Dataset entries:

================

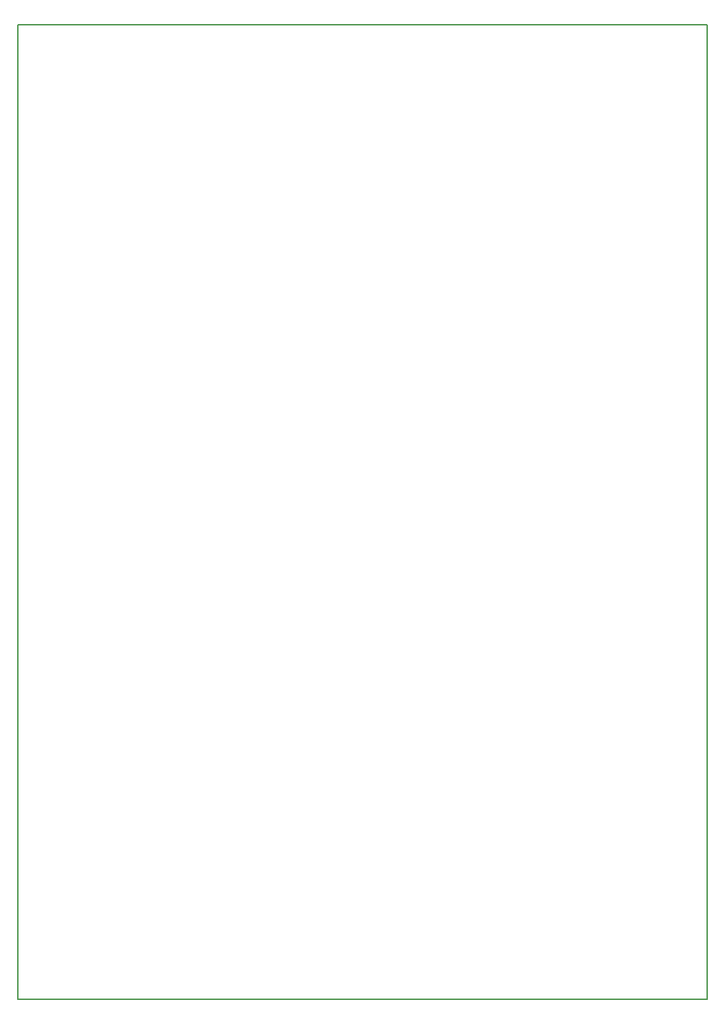
<source format=gbr>
%TF.GenerationSoftware,KiCad,Pcbnew,9.0.2-9-g92f6307ebb*%
%TF.CreationDate,2025-06-20T01:42:08+08:00*%
%TF.ProjectId,HPM5E31_ECatDualFOC,48504d35-4533-4315-9f45-436174447561,rev?*%
%TF.SameCoordinates,Original*%
%TF.FileFunction,Profile,NP*%
%FSLAX46Y46*%
G04 Gerber Fmt 4.6, Leading zero omitted, Abs format (unit mm)*
G04 Created by KiCad (PCBNEW 9.0.2-9-g92f6307ebb) date 2025-06-20 01:42:08*
%MOMM*%
%LPD*%
G01*
G04 APERTURE LIST*
%TA.AperFunction,Profile*%
%ADD10C,0.150000*%
%TD*%
G04 APERTURE END LIST*
D10*
X61800000Y-62750000D02*
X146800000Y-62750000D01*
X146800000Y-182750000D01*
X61800000Y-182750000D01*
X61800000Y-62750000D01*
M02*

</source>
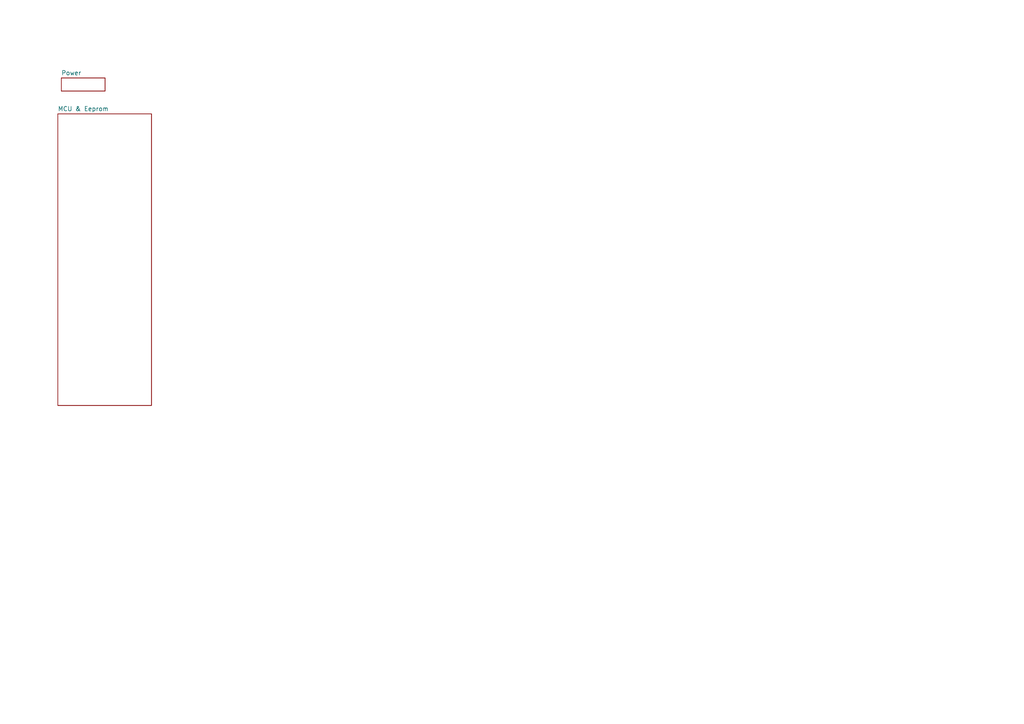
<source format=kicad_sch>
(kicad_sch (version 20221206) (generator eeschema)

  (uuid c58960d9-4cac-4036-ad2e-1aef26946dae)

  (paper "A4")

  


  (sheet (at 16.764 33.02) (size 27.178 84.582) (fields_autoplaced)
    (stroke (width 0) (type solid))
    (fill (color 0 0 0 0.0000))
    (uuid 460fc9a8-446e-45a7-9d6c-c272be997294)
    (property "Sheetname" "MCU & Eeprom" (at 16.764 32.3084 0)
      (effects (font (size 1.27 1.27)) (justify left bottom))
    )
    (property "Sheetfile" "MCU_&_Eeprom.kicad_sch" (at 16.764 118.1866 0)
      (effects (font (size 1.27 1.27)) (justify left top) hide)
    )
    (instances
      (project "WhiteRabbit"
        (path "/c58960d9-4cac-4036-ad2e-1aef26946dae" (page "#"))
      )
    )
  )

  (sheet (at 17.78 22.606) (size 12.7 3.81) (fields_autoplaced)
    (stroke (width 0) (type solid))
    (fill (color 0 0 0 0.0000))
    (uuid d0f76ded-7177-48e4-8dce-95beac9c4481)
    (property "Sheetname" "Power" (at 17.78 21.8944 0)
      (effects (font (size 1.27 1.27)) (justify left bottom))
    )
    (property "Sheetfile" "Power.kicad_sch" (at 17.78 27.0006 0)
      (effects (font (size 1.27 1.27)) (justify left top) hide)
    )
    (instances
      (project "WhiteRabbit"
        (path "/c58960d9-4cac-4036-ad2e-1aef26946dae" (page "#"))
      )
    )
  )

  (sheet_instances
    (path "/" (page "#"))
  )
)

</source>
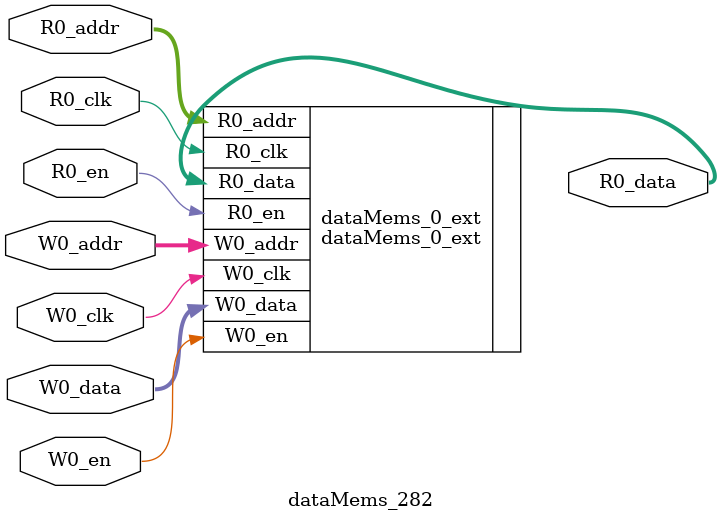
<source format=sv>
`ifndef RANDOMIZE
  `ifdef RANDOMIZE_REG_INIT
    `define RANDOMIZE
  `endif // RANDOMIZE_REG_INIT
`endif // not def RANDOMIZE
`ifndef RANDOMIZE
  `ifdef RANDOMIZE_MEM_INIT
    `define RANDOMIZE
  `endif // RANDOMIZE_MEM_INIT
`endif // not def RANDOMIZE

`ifndef RANDOM
  `define RANDOM $random
`endif // not def RANDOM

// Users can define 'PRINTF_COND' to add an extra gate to prints.
`ifndef PRINTF_COND_
  `ifdef PRINTF_COND
    `define PRINTF_COND_ (`PRINTF_COND)
  `else  // PRINTF_COND
    `define PRINTF_COND_ 1
  `endif // PRINTF_COND
`endif // not def PRINTF_COND_

// Users can define 'ASSERT_VERBOSE_COND' to add an extra gate to assert error printing.
`ifndef ASSERT_VERBOSE_COND_
  `ifdef ASSERT_VERBOSE_COND
    `define ASSERT_VERBOSE_COND_ (`ASSERT_VERBOSE_COND)
  `else  // ASSERT_VERBOSE_COND
    `define ASSERT_VERBOSE_COND_ 1
  `endif // ASSERT_VERBOSE_COND
`endif // not def ASSERT_VERBOSE_COND_

// Users can define 'STOP_COND' to add an extra gate to stop conditions.
`ifndef STOP_COND_
  `ifdef STOP_COND
    `define STOP_COND_ (`STOP_COND)
  `else  // STOP_COND
    `define STOP_COND_ 1
  `endif // STOP_COND
`endif // not def STOP_COND_

// Users can define INIT_RANDOM as general code that gets injected into the
// initializer block for modules with registers.
`ifndef INIT_RANDOM
  `define INIT_RANDOM
`endif // not def INIT_RANDOM

// If using random initialization, you can also define RANDOMIZE_DELAY to
// customize the delay used, otherwise 0.002 is used.
`ifndef RANDOMIZE_DELAY
  `define RANDOMIZE_DELAY 0.002
`endif // not def RANDOMIZE_DELAY

// Define INIT_RANDOM_PROLOG_ for use in our modules below.
`ifndef INIT_RANDOM_PROLOG_
  `ifdef RANDOMIZE
    `ifdef VERILATOR
      `define INIT_RANDOM_PROLOG_ `INIT_RANDOM
    `else  // VERILATOR
      `define INIT_RANDOM_PROLOG_ `INIT_RANDOM #`RANDOMIZE_DELAY begin end
    `endif // VERILATOR
  `else  // RANDOMIZE
    `define INIT_RANDOM_PROLOG_
  `endif // RANDOMIZE
`endif // not def INIT_RANDOM_PROLOG_

// Include register initializers in init blocks unless synthesis is set
`ifndef SYNTHESIS
  `ifndef ENABLE_INITIAL_REG_
    `define ENABLE_INITIAL_REG_
  `endif // not def ENABLE_INITIAL_REG_
`endif // not def SYNTHESIS

// Include rmemory initializers in init blocks unless synthesis is set
`ifndef SYNTHESIS
  `ifndef ENABLE_INITIAL_MEM_
    `define ENABLE_INITIAL_MEM_
  `endif // not def ENABLE_INITIAL_MEM_
`endif // not def SYNTHESIS

module dataMems_282(	// @[generators/ara/src/main/scala/UnsafeAXI4ToTL.scala:365:62]
  input  [4:0]  R0_addr,
  input         R0_en,
  input         R0_clk,
  output [66:0] R0_data,
  input  [4:0]  W0_addr,
  input         W0_en,
  input         W0_clk,
  input  [66:0] W0_data
);

  dataMems_0_ext dataMems_0_ext (	// @[generators/ara/src/main/scala/UnsafeAXI4ToTL.scala:365:62]
    .R0_addr (R0_addr),
    .R0_en   (R0_en),
    .R0_clk  (R0_clk),
    .R0_data (R0_data),
    .W0_addr (W0_addr),
    .W0_en   (W0_en),
    .W0_clk  (W0_clk),
    .W0_data (W0_data)
  );
endmodule


</source>
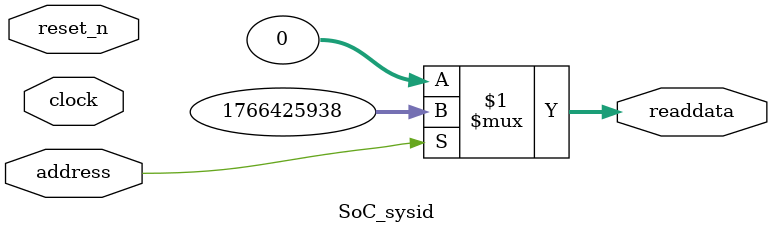
<source format=v>

`timescale 1ns / 1ps
// synthesis translate_on

// turn off superfluous verilog processor warnings 
// altera message_level Level1 
// altera message_off 10034 10035 10036 10037 10230 10240 10030 

module SoC_sysid (
               // inputs:
                address,
                clock,
                reset_n,

               // outputs:
                readdata
             )
;

  output  [ 31: 0] readdata;
  input            address;
  input            clock;
  input            reset_n;

  wire    [ 31: 0] readdata;
  //control_slave, which is an e_avalon_slave
  assign readdata = address ? 1766425938 : 0;

endmodule




</source>
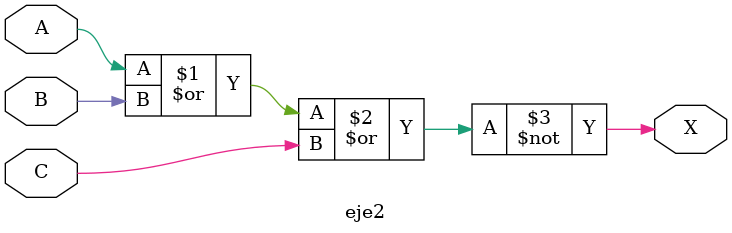
<source format=v>
module eje2(
    input wire A,
    input wire B,
    input wire C,
    output wire X
);
    
    assign X = ~(A | B | C);  // Operación NOR entre A, B Y C
endmodule

</source>
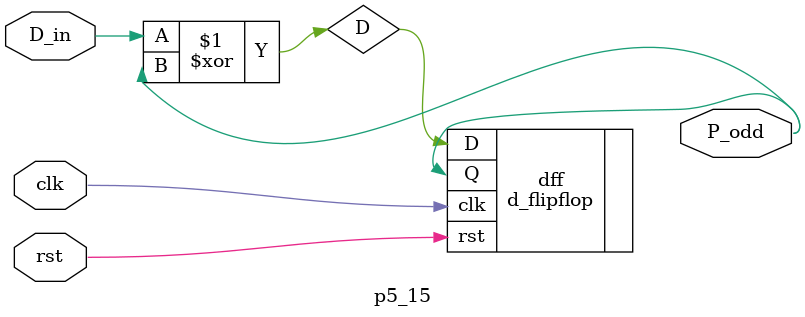
<source format=v>
/* 

From book - Figure P5-15

This module instantiates a rising-edge synchronous reset D flipflop from d_flipflop.v 
*/

module p5_15 (
    output wire P_odd,
    input D_in, clk, rst       
);

    wire D;
    assign D = D_in ^ P_odd; // xor operator

    d_flipflop dff(
        .D(D),
        .Q(P_odd),
        .clk(clk), 
        .rst(rst));

endmodule
</source>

================

# WHAT TO PRODUCE
Filter the entries and keep only the lines holding "modules".

# YOUR RESPONSE
// initializer block for modules with registers.
// Define INIT_RANDOM_PROLOG_ for use in our modules below.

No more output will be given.